**Recorded data**
-*-

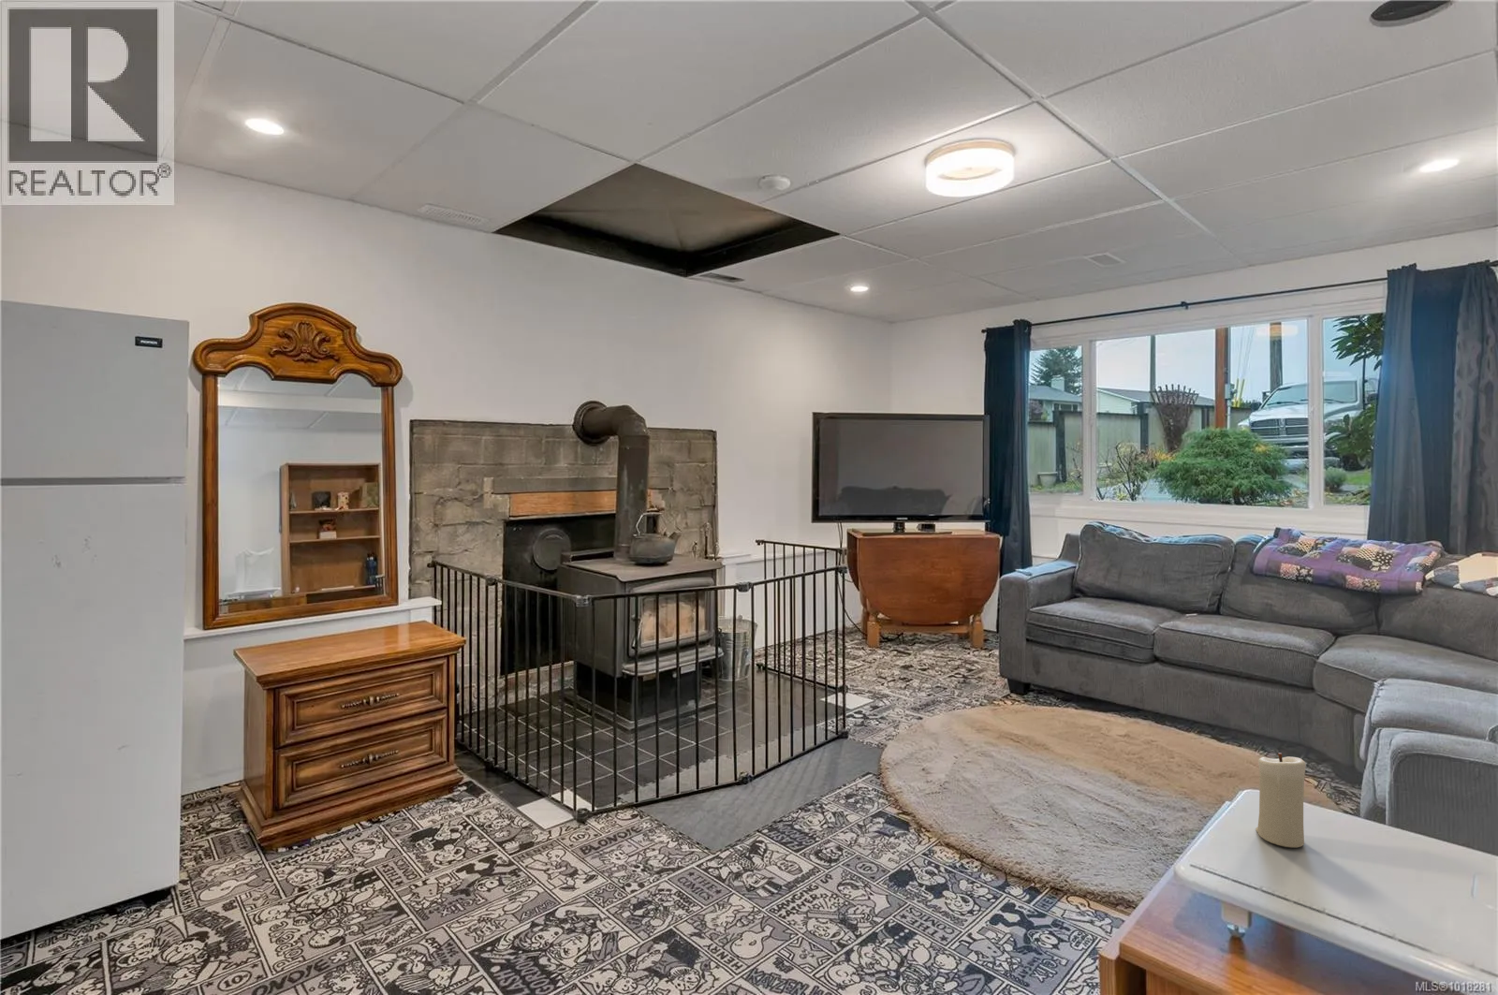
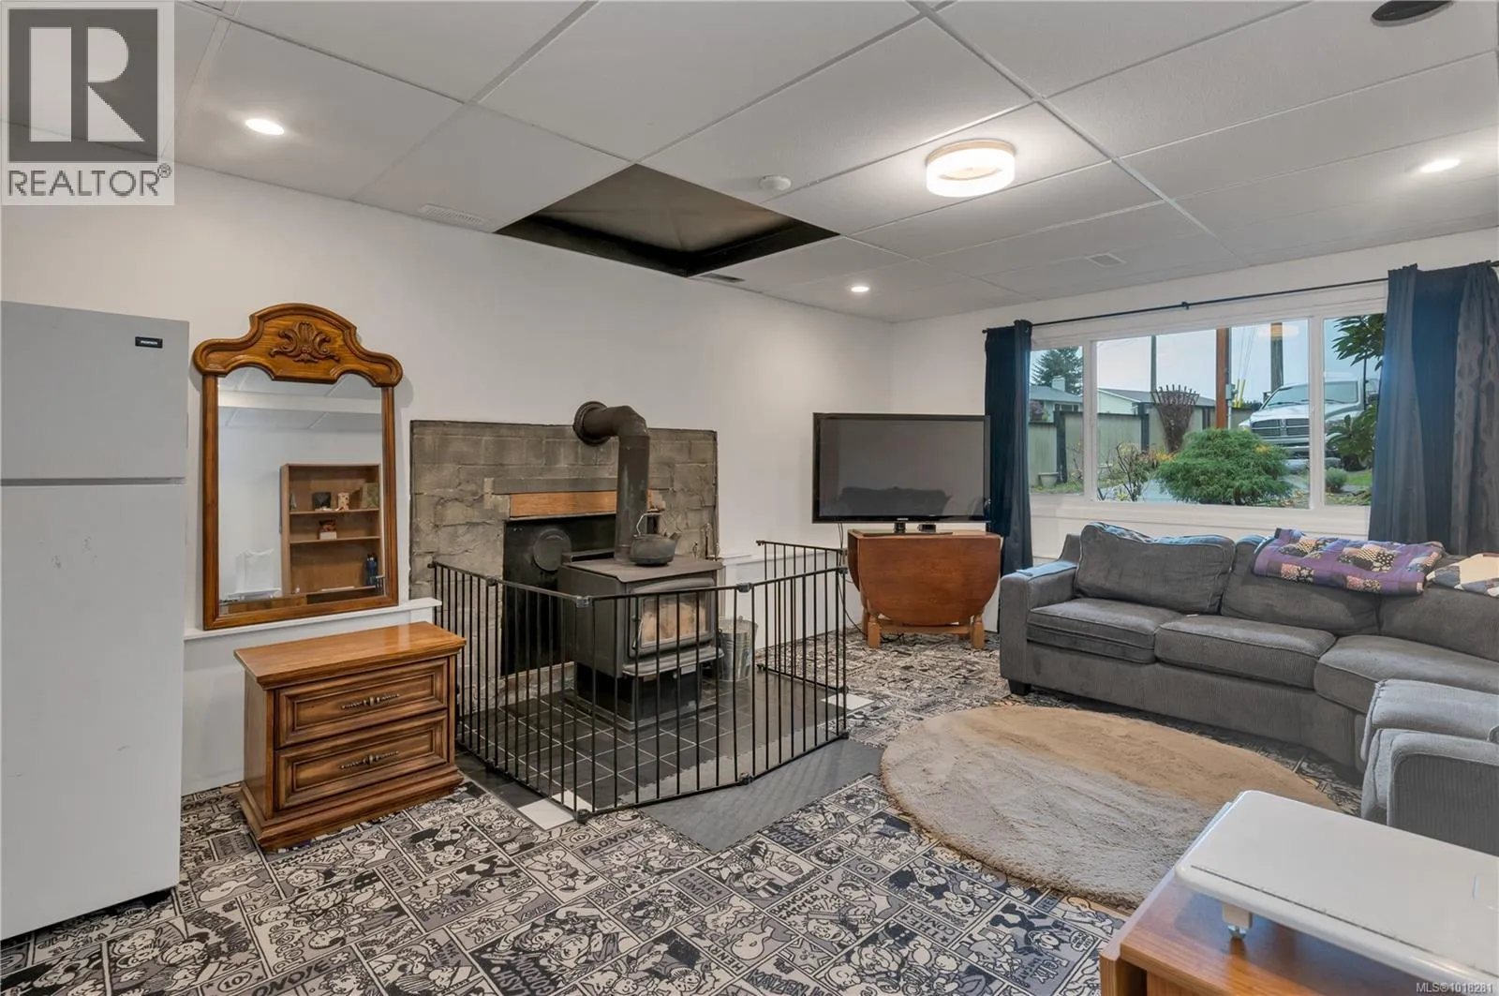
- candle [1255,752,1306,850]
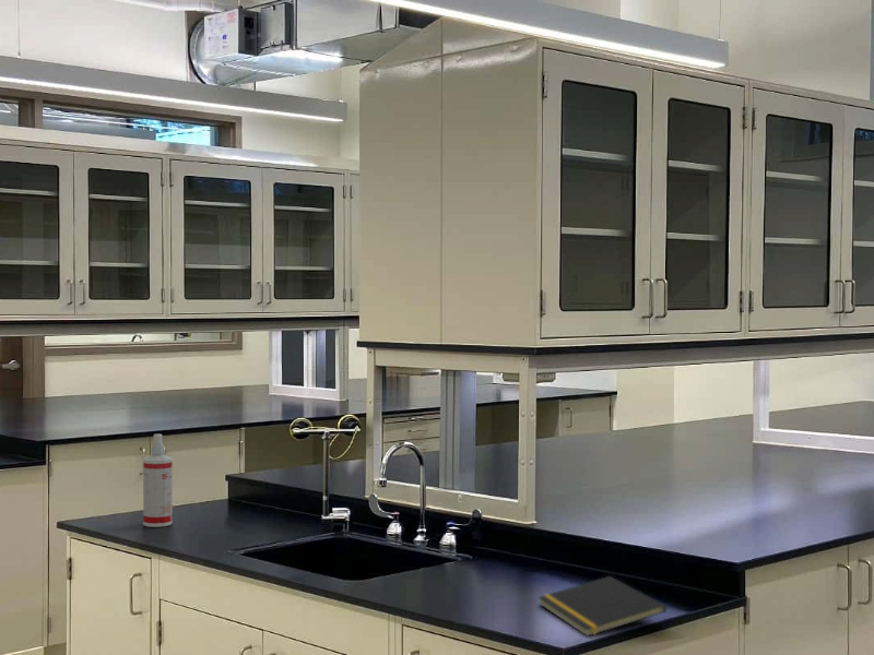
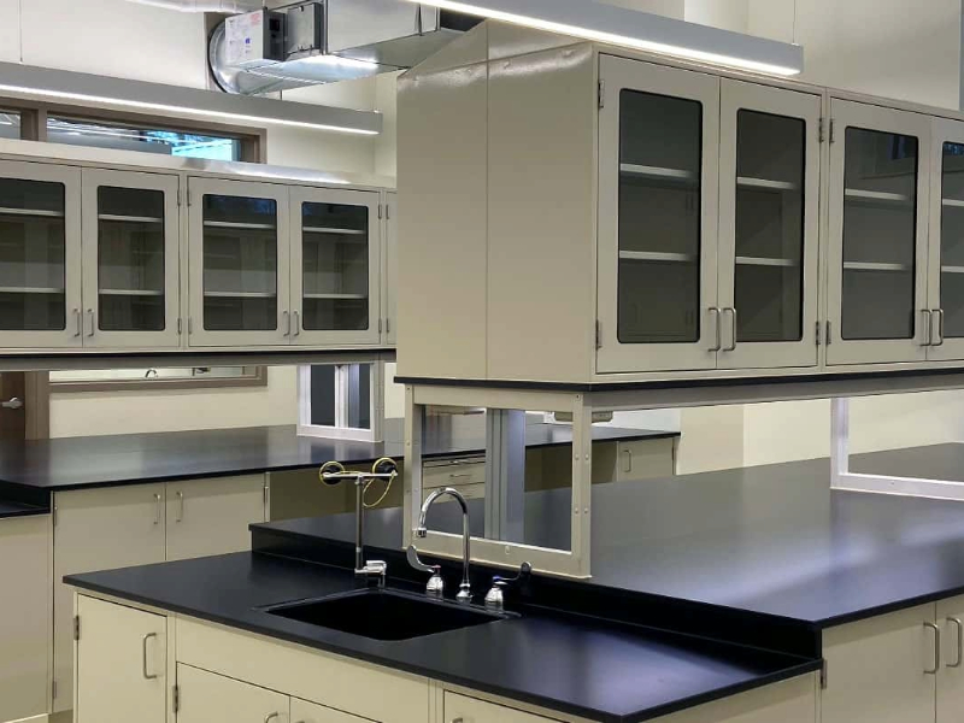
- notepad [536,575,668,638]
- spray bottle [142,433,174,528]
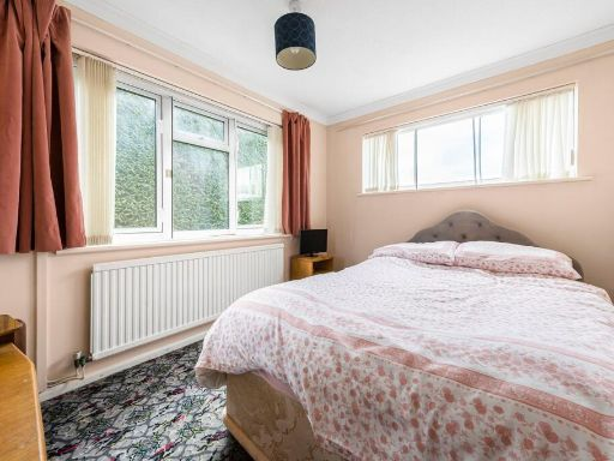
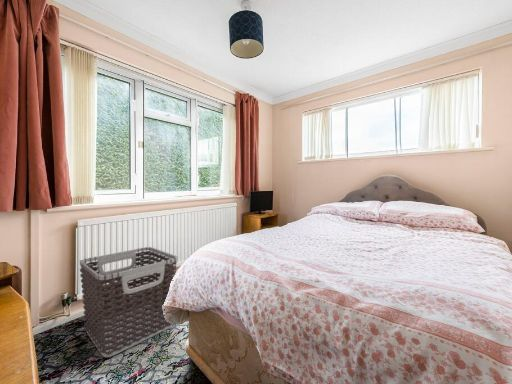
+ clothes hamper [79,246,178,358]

-*-

**Try it**
Give back exactly the lines from the one that contains "- notepad [536,575,668,638]" to the final line of the data above, both included, with all pictures removed.

**Solution to this task**
- notepad [536,575,668,638]
- spray bottle [142,433,174,528]
+ clothes hamper [79,246,178,358]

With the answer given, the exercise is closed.